David Shear, assistant Defense secretary for Asian and Pacific security affairs, said the exercises, which involve 30,000 U.S. and 50,000 South Korean troops, were suspended Thursday but resumed in a matter of hours.
“We call on Pyongyang to refrain from actions and rhetoric that threaten regional peace and stability,” Shear told a news conference Friday at the Pentagon. “We are at one with our [South Korean] ally.”
The U.S. and South Korea maintain that the military drills, scheduled to run for another week, are meant to ensure readiness for a possible North Korean invasion of South Korea.
Kim’s order “is a strange concept because North Korea lives in a sort of perpetual quasi-state of war -- though this could be significant as it’s directed at the troops, not the whole country,” said John Delury, a professor at Seoul’s Yonsei University.

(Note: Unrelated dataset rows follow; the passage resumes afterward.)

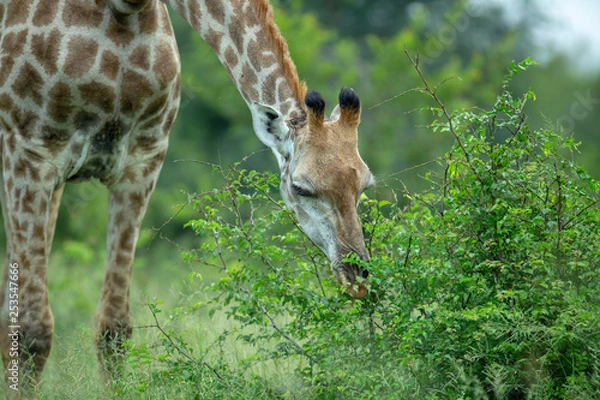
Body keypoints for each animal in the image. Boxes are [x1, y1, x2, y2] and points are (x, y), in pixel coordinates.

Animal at [0, 0, 372, 390]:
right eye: (301, 187)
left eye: (364, 186)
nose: (358, 278)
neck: (125, 8)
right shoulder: (31, 150)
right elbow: (31, 333)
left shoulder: (141, 159)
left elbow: (113, 328)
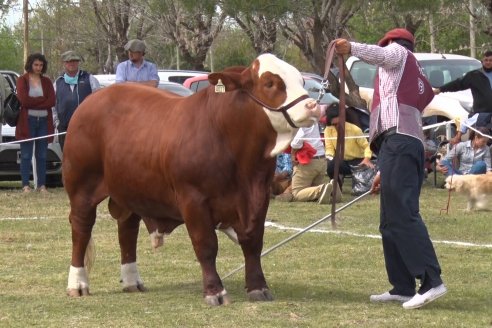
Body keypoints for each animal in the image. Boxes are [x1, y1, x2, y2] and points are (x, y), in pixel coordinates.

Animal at [63, 53, 320, 304]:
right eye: (270, 83)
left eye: (301, 80)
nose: (313, 106)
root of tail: (92, 100)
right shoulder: (193, 199)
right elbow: (205, 245)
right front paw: (214, 291)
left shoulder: (259, 197)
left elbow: (253, 242)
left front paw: (258, 287)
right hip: (81, 187)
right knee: (81, 229)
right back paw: (77, 284)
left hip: (130, 189)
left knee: (127, 229)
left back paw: (131, 281)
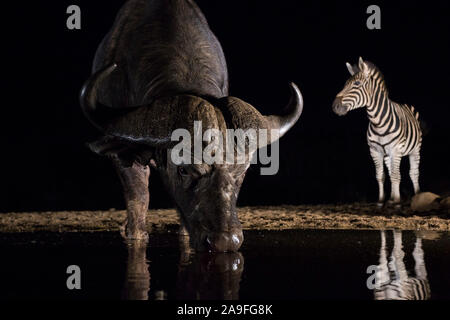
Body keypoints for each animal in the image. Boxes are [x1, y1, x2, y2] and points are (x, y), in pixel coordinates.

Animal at [330, 57, 422, 206]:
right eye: (345, 84)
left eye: (357, 83)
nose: (334, 106)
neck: (378, 122)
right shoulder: (375, 150)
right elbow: (381, 176)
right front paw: (381, 200)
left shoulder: (396, 149)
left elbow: (396, 176)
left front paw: (397, 202)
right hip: (387, 155)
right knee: (390, 172)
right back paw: (391, 198)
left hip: (415, 149)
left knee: (413, 173)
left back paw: (417, 196)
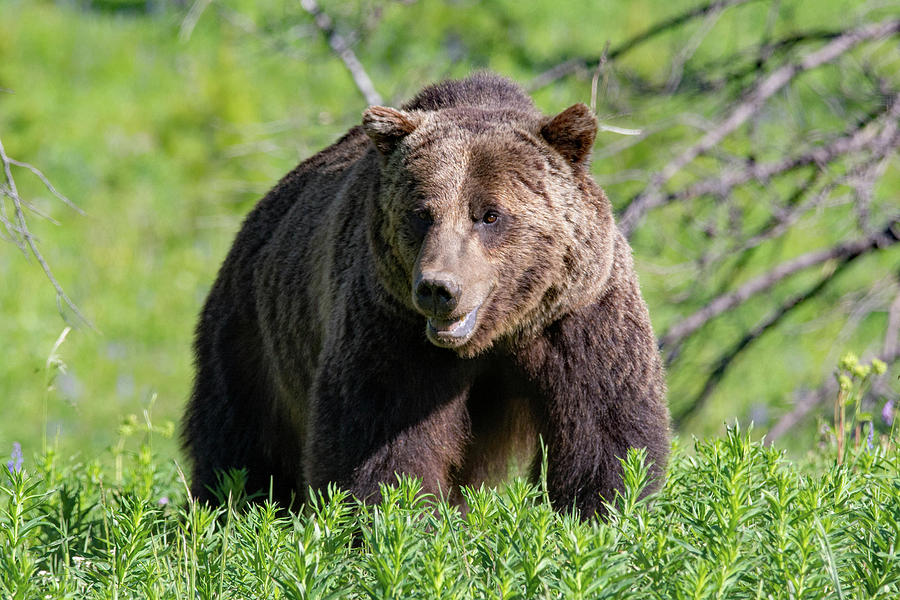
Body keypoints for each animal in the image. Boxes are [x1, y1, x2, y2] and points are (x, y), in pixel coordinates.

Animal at [183, 72, 668, 516]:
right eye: (422, 213)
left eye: (489, 214)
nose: (438, 288)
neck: (494, 337)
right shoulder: (391, 326)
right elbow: (381, 441)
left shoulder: (578, 317)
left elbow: (607, 432)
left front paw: (601, 511)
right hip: (252, 336)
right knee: (240, 442)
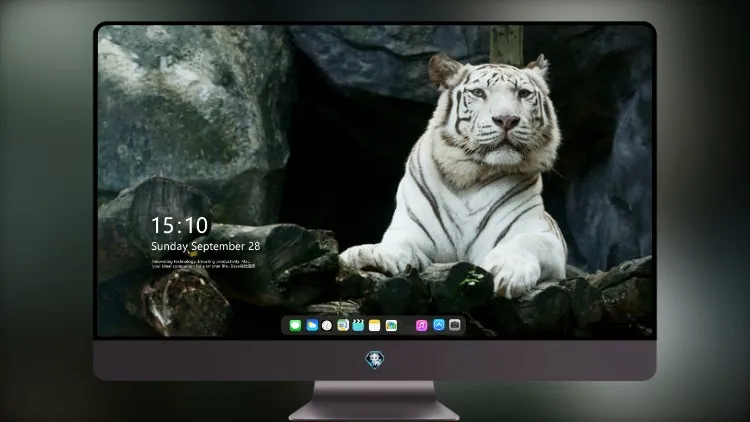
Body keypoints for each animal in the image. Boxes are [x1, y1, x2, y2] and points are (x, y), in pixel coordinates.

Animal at [339, 52, 567, 299]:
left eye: (523, 93)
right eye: (479, 92)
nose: (506, 119)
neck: (470, 178)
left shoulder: (541, 235)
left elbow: (527, 241)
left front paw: (510, 270)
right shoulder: (413, 233)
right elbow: (396, 244)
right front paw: (365, 254)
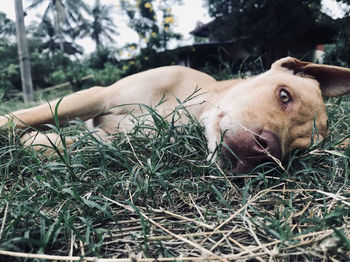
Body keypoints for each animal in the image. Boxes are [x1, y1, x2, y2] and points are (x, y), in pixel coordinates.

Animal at [0, 56, 350, 173]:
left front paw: (39, 143)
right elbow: (21, 117)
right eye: (284, 95)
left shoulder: (118, 138)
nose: (267, 153)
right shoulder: (99, 95)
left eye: (298, 152)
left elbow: (76, 144)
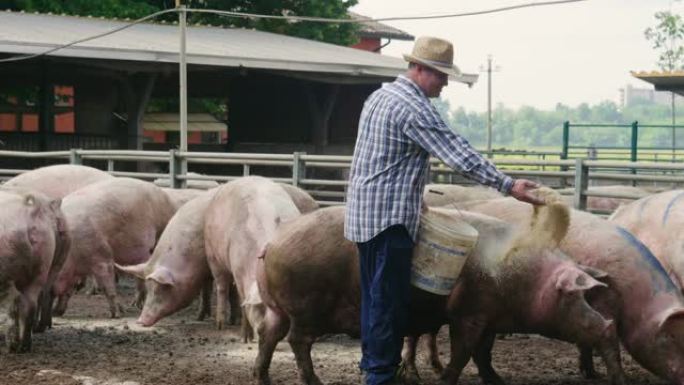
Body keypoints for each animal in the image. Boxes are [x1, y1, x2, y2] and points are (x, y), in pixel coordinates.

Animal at [0, 189, 67, 352]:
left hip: (5, 271)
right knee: (32, 303)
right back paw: (25, 345)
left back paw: (12, 346)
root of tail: (30, 213)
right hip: (44, 267)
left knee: (14, 302)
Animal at [52, 177, 175, 318]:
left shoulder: (101, 256)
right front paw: (57, 312)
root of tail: (165, 196)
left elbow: (107, 285)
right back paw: (135, 305)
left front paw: (116, 314)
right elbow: (67, 291)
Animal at [460, 196, 684, 382]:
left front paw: (592, 374)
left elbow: (587, 339)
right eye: (671, 338)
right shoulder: (602, 299)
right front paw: (619, 379)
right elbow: (608, 341)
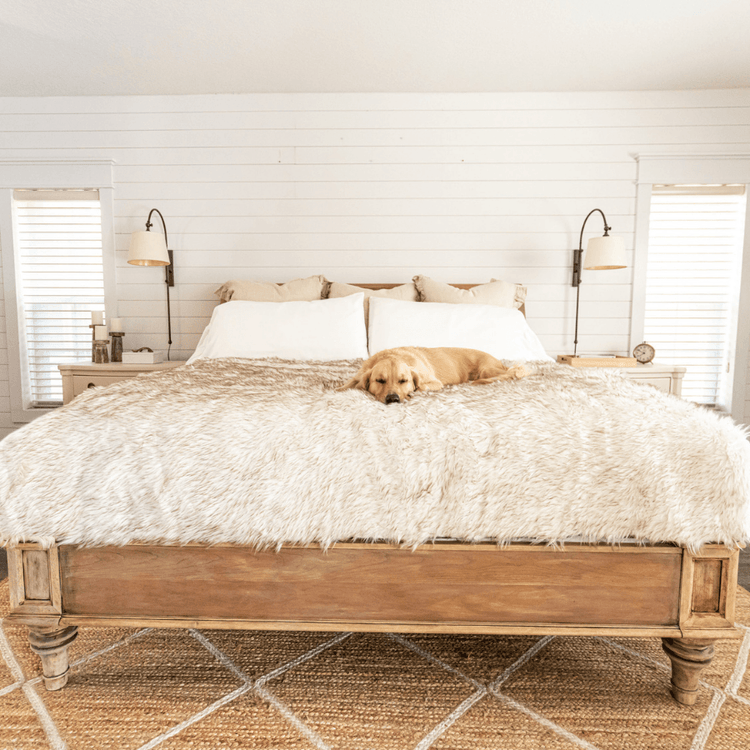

Delury said that if the volley of provocations escalates further, it could resemble a period of heightened tension in 2013, when North Korea cut a military hotline between the two countries and temporarily closed a jointly administered industrial zone.
Pyongyang’s ultimatum that South Korea shut off its loudspeakers before Saturday raised the stakes for both sides, he added.
“The ultimatum is unusual. Because it’s a game of chicken -- one side or the other has to back down, unless they find some sort of face-saving subterfuge. And it doesn’t seem like they’re looking for face-saving subterfuge.”
Times staff writer W. J. Hennigan in Washington contributed to this report.